Mobbing und der pure Wahnsinn

 

an jeder ecke ist es zu hören, Kinder mobben Kinder und erwachsene tun es ihnen gleich. das führt dazu, das sich unsere Kinder noch weiter zurück ziehen und die sozialen kontakte auf ein Minimum beschränken.

liebe "normalo" Eltern, ich gebe euch zu bedenken, das Karma holt euch und eure Kinder irgendwann ein und das wollt ihr sicher nicht!!!

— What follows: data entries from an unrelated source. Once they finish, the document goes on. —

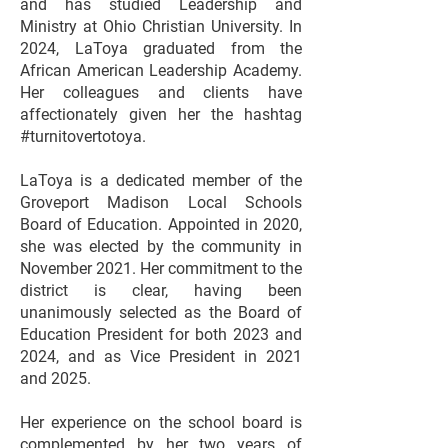
and has studied Leadership and
Ministry at Ohio Christian University. In
2024, LaToya graduated from the
African American Leadership Academy.
Her colleagues and clients have
affectionately given her the hashtag
#turnitovertotoya.
LaToya is a dedicated member of the
Groveport Madison Local Schools
Board of Education. Appointed in 2020,
she was elected by the community in
November 2021. Her commitment to the
district is clear, having been
unanimously selected as the Board of
Education President for both 2023 and
2024, and as Vice President in 2021
and 2025.
Her experience on the school board is
complemented by her two years of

ihr möchtet euch ganz sicher niemals in der Situation befinden, in denen sich Eltern behinderter Kinder befinden. wir kämpfen um alles und führen teilweise echte kriege!

 

als mama von einer autistischen tochter und einer normalen, kenne ich beide seiten der Medaille. daher macht platz für die starken Frauen und Männer!!! wir tun nicht nur so, nein, wir haben tatsächlich jede menge auf dem kasten und kennen tricks, die ihr euch nicht mal vorstellen könnt.

 

dieser beitrag soll eine Erinnerung an jene werden, die ihre gute Kinderstube vergessen haben. die ihre Frustration an anderen auslassen. die sich über mögliche Konsequenzen keine Gedanken machen.

 

wir sind nicht wenige. es gibt mehr Autisten im verborgenen als man denken mag. wir sind viele und wir werden es euch nicht gleichtun!

wir machen es lieber gleich richtig mit Herz und verstand. nämlich gar nicht! wir brauchen euch nicht zu mobben, wir geben eurem Wahnsinn kein neues gesicht!

 

der Mobbing Wahnsinn muss ein ende finden, für unser Kinder und eine bessere welt!